A line belongs in the answer only if it contains the word "labels"; copy every such line from the listing below.

(Material provided begins)

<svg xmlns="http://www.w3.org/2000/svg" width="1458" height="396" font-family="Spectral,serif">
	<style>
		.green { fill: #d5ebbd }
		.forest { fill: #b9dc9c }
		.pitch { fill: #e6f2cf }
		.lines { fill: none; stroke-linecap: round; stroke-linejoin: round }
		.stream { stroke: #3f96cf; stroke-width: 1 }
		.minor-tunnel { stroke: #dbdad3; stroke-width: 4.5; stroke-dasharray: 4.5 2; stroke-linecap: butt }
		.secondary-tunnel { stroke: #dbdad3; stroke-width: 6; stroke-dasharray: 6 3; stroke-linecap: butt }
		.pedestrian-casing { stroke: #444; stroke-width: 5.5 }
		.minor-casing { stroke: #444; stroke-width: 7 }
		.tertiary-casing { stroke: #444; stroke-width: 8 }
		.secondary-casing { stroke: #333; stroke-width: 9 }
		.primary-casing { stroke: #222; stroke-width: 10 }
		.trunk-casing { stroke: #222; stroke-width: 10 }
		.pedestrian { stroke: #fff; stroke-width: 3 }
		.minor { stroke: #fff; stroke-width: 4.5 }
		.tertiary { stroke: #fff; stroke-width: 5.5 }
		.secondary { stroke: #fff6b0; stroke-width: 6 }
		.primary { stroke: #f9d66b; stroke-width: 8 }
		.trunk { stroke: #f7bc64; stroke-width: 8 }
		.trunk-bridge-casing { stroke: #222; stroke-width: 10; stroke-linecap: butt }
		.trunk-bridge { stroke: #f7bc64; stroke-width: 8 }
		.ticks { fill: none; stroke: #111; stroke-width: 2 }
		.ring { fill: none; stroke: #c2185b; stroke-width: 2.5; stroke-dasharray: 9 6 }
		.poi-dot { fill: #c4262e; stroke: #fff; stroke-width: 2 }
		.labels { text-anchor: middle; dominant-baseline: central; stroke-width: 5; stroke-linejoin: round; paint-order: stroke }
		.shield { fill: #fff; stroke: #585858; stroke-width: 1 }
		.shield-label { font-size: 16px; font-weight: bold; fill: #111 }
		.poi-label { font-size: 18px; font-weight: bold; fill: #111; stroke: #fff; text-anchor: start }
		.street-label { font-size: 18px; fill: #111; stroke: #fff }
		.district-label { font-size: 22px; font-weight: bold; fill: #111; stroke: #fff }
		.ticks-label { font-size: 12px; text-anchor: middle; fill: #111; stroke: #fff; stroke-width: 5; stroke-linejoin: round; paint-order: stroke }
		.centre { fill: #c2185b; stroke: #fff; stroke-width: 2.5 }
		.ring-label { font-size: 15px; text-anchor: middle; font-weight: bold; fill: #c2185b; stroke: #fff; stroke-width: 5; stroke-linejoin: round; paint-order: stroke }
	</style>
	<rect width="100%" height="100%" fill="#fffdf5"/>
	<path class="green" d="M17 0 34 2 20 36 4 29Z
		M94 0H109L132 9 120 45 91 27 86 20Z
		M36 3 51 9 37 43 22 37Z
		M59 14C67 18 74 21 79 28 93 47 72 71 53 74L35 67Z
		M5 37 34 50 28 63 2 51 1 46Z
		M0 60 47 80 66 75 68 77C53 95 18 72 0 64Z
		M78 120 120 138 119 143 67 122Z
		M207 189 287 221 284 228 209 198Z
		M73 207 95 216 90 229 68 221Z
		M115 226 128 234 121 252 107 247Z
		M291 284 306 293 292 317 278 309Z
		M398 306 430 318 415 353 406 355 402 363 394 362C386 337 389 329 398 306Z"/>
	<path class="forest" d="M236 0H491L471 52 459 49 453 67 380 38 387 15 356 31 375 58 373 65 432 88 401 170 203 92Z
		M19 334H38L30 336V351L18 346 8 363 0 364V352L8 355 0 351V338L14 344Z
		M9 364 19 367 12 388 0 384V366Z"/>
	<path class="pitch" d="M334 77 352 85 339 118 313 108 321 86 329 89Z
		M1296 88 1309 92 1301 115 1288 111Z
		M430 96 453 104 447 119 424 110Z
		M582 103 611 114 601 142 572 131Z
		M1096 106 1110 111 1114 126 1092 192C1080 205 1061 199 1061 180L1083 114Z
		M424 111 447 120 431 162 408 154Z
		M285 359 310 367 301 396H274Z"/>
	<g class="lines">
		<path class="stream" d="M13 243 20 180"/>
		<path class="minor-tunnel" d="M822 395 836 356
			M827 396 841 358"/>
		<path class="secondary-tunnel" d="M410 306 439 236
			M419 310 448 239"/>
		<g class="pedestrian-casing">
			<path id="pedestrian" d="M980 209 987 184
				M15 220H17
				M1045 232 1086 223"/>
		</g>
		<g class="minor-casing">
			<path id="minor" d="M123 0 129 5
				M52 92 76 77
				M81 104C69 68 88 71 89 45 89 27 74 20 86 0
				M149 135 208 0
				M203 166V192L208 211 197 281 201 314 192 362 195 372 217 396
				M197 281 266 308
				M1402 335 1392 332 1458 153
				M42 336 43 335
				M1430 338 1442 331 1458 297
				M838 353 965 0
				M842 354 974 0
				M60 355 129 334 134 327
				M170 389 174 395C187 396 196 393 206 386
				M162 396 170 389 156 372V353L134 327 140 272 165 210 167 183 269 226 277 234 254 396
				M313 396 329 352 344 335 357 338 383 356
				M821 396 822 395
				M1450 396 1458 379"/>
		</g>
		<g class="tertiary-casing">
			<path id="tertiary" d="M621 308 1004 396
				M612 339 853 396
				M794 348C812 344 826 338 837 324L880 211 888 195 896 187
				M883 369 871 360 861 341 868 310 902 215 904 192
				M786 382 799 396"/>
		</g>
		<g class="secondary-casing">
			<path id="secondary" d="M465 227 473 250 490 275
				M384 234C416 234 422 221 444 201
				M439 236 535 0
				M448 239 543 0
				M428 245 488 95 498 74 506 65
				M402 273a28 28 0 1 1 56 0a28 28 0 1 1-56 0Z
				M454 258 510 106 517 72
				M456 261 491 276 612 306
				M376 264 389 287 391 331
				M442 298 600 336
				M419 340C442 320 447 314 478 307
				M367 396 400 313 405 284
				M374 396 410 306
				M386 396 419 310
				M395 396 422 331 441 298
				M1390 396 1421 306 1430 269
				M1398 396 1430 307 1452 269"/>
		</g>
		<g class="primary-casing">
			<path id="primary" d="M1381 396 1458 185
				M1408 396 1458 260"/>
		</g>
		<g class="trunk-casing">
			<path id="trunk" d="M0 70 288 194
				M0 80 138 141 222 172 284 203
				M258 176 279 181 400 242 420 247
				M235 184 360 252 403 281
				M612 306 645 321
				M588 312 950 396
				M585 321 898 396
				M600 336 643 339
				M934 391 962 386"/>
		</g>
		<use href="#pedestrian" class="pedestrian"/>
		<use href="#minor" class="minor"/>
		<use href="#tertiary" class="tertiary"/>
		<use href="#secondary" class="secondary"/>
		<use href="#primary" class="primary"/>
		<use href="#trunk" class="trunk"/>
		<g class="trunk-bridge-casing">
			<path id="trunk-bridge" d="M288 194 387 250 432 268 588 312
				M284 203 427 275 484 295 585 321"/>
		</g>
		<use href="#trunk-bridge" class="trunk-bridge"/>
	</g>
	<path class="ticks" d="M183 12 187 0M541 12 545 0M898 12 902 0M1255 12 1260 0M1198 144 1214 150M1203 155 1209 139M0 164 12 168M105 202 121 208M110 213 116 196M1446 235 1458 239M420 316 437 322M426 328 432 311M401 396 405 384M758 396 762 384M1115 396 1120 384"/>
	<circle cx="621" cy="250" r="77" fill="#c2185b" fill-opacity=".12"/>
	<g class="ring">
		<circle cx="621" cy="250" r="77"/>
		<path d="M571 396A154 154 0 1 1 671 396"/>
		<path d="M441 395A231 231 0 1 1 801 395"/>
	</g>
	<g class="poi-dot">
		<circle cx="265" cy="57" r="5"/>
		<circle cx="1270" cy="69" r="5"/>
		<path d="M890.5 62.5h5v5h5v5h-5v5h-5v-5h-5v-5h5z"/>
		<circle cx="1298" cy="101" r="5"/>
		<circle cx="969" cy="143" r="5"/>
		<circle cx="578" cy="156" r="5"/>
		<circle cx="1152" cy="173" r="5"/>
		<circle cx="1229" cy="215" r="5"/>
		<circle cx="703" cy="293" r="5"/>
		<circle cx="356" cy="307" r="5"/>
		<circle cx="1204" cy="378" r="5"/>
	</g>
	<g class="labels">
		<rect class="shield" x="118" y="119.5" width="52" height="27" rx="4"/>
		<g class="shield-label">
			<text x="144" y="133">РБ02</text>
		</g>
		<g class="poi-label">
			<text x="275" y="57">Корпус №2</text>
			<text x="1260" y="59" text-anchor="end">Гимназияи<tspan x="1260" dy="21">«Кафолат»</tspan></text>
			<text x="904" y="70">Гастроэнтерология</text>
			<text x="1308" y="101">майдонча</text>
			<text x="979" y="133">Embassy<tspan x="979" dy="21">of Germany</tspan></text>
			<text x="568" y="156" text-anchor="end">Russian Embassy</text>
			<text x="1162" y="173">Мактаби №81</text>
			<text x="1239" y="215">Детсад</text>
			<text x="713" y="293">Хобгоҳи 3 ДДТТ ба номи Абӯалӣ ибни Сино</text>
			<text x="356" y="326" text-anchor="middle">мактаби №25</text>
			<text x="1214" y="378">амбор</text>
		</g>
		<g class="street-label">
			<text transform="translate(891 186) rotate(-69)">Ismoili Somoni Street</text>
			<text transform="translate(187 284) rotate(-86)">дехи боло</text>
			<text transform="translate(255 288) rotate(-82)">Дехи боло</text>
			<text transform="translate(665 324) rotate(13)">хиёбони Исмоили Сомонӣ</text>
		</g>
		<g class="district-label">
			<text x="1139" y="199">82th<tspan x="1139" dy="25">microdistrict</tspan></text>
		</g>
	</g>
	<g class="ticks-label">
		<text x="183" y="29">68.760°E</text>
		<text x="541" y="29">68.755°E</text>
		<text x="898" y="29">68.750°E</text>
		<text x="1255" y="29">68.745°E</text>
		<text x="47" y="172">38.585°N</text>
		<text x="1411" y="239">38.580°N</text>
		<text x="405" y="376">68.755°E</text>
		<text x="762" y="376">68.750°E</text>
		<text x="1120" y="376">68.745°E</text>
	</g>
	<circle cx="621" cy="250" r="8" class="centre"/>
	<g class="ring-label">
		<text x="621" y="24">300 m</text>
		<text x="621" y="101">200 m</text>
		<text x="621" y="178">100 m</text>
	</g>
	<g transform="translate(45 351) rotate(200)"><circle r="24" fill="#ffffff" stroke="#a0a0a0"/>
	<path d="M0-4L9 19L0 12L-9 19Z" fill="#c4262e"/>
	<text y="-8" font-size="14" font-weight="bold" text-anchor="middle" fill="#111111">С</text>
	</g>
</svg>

(Material provided ends)

• [Answer to the problem]:
		.labels { text-anchor: middle; dominant-baseline: central; stroke-width: 5; stroke-linejoin: round; paint-order: stroke }
	<g class="labels">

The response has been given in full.